> _Objective_: Lay out every line of the material below as a numbered list, omitting any blank lines.

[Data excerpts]
________________

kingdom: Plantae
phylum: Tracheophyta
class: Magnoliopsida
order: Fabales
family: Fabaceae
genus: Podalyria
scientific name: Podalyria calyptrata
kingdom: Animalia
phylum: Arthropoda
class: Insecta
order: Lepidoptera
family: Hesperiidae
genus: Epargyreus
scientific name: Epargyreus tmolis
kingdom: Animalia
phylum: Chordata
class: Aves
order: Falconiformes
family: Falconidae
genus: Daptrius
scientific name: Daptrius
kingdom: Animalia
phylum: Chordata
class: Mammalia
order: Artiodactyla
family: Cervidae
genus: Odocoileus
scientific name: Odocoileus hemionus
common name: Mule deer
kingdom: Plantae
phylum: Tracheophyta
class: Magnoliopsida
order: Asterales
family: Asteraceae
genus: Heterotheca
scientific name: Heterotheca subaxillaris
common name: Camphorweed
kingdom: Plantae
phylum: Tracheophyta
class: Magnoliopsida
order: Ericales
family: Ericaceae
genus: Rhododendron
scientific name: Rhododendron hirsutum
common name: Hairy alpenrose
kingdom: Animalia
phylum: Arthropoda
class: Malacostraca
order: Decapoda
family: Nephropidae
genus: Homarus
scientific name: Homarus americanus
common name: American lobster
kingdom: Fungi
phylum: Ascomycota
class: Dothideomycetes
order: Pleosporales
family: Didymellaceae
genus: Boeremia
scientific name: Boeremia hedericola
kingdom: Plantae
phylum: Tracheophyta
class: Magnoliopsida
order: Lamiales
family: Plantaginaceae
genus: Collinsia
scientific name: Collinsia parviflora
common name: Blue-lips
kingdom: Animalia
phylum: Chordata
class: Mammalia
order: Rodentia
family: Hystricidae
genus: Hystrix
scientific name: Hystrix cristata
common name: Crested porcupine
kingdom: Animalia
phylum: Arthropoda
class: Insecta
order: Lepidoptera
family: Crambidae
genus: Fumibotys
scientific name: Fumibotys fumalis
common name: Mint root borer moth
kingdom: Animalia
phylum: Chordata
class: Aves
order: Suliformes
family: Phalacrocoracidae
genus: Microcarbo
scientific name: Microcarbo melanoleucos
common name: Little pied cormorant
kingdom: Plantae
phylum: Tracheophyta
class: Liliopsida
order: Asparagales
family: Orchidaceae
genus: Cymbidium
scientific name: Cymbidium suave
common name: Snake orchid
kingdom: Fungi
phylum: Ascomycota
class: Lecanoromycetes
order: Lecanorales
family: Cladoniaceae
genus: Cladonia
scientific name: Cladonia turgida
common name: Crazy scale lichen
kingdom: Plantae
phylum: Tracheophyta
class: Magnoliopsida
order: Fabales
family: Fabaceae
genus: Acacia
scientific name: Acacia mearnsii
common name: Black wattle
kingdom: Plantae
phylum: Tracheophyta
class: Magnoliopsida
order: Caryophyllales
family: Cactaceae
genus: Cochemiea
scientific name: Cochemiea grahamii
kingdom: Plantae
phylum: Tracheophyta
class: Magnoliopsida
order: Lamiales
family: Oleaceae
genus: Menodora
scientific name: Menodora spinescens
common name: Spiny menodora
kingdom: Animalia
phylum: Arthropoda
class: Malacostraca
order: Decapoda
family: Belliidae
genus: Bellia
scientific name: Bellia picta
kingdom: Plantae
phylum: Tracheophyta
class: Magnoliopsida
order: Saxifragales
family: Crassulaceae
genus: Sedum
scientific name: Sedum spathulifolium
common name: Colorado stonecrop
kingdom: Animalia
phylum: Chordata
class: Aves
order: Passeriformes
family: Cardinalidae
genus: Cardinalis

________________

> _Output_:
1. kingdom: Plantae
2. phylum: Tracheophyta
3. class: Magnoliopsida
4. order: Fabales
5. family: Fabaceae
6. genus: Podalyria
7. scientific name: Podalyria calyptrata
8. kingdom: Animalia
9. phylum: Arthropoda
10. class: Insecta
11. order: Lepidoptera
12. family: Hesperiidae
13. genus: Epargyreus
14. scientific name: Epargyreus tmolis
15. kingdom: Animalia
16. phylum: Chordata
17. class: Aves
18. order: Falconiformes
19. family: Falconidae
20. genus: Daptrius
21. scientific name: Daptrius
22. kingdom: Animalia
23. phylum: Chordata
24. class: Mammalia
25. order: Artiodactyla
26. family: Cervidae
27. genus: Odocoileus
28. scientific name: Odocoileus hemionus
29. common name: Mule deer
30. kingdom: Plantae
31. phylum: Tracheophyta
32. class: Magnoliopsida
33. order: Asterales
34. family: Asteraceae
35. genus: Heterotheca
36. scientific name: Heterotheca subaxillaris
37. common name: Camphorweed
38. kingdom: Plantae
39. phylum: Tracheophyta
40. class: Magnoliopsida
41. order: Ericales
42. family: Ericaceae
43. genus: Rhododendron
44. scientific name: Rhododendron hirsutum
45. common name: Hairy alpenrose
46. kingdom: Animalia
47. phylum: Arthropoda
48. class: Malacostraca
49. order: Decapoda
50. family: Nephropidae
51. genus: Homarus
52. scientific name: Homarus americanus
53. common name: American lobster
54. kingdom: Fungi
55. phylum: Ascomycota
56. class: Dothideomycetes
57. order: Pleosporales
58. family: Didymellaceae
59. genus: Boeremia
60. scientific name: Boeremia hedericola
61. kingdom: Plantae
62. phylum: Tracheophyta
63. class: Magnoliopsida
64. order: Lamiales
65. family: Plantaginaceae
66. genus: Collinsia
67. scientific name: Collinsia parviflora
68. common name: Blue-lips
69. kingdom: Animalia
70. phylum: Chordata
71. class: Mammalia
72. order: Rodentia
73. family: Hystricidae
74. genus: Hystrix
75. scientific name: Hystrix cristata
76. common name: Crested porcupine
77. kingdom: Animalia
78. phylum: Arthropoda
79. class: Insecta
80. order: Lepidoptera
81. family: Crambidae
82. genus: Fumibotys
83. scientific name: Fumibotys fumalis
84. common name: Mint root borer moth
85. kingdom: Animalia
86. phylum: Chordata
87. class: Aves
88. order: Suliformes
89. family: Phalacrocoracidae
90. genus: Microcarbo
91. scientific name: Microcarbo melanoleucos
92. common name: Little pied cormorant
93. kingdom: Plantae
94. phylum: Tracheophyta
95. class: Liliopsida
96. order: Asparagales
97. family: Orchidaceae
98. genus: Cymbidium
99. scientific name: Cymbidium suave
100. common name: Snake orchid
101. kingdom: Fungi
102. phylum: Ascomycota
103. class: Lecanoromycetes
104. order: Lecanorales
105. family: Cladoniaceae
106. genus: Cladonia
107. scientific name: Cladonia turgida
108. common name: Crazy scale lichen
109. kingdom: Plantae
110. phylum: Tracheophyta
111. class: Magnoliopsida
112. order: Fabales
113. family: Fabaceae
114. genus: Acacia
115. scientific name: Acacia mearnsii
116. common name: Black wattle
117. kingdom: Plantae
118. phylum: Tracheophyta
119. class: Magnoliopsida
120. order: Caryophyllales
121. family: Cactaceae
122. genus: Cochemiea
123. scientific name: Cochemiea grahamii
124. kingdom: Plantae
125. phylum: Tracheophyta
126. class: Magnoliopsida
127. order: Lamiales
128. family: Oleaceae
129. genus: Menodora
130. scientific name: Menodora spinescens
131. common name: Spiny menodora
132. kingdom: Animalia
133. phylum: Arthropoda
134. class: Malacostraca
135. order: Decapoda
136. family: Belliidae
137. genus: Bellia
138. scientific name: Bellia picta
139. kingdom: Plantae
140. phylum: Tracheophyta
141. class: Magnoliopsida
142. order: Saxifragales
143. family: Crassulaceae
144. genus: Sedum
145. scientific name: Sedum spathulifolium
146. common name: Colorado stonecrop
147. kingdom: Animalia
148. phylum: Chordata
149. class: Aves
150. order: Passeriformes
151. family: Cardinalidae
152. genus: Cardinalis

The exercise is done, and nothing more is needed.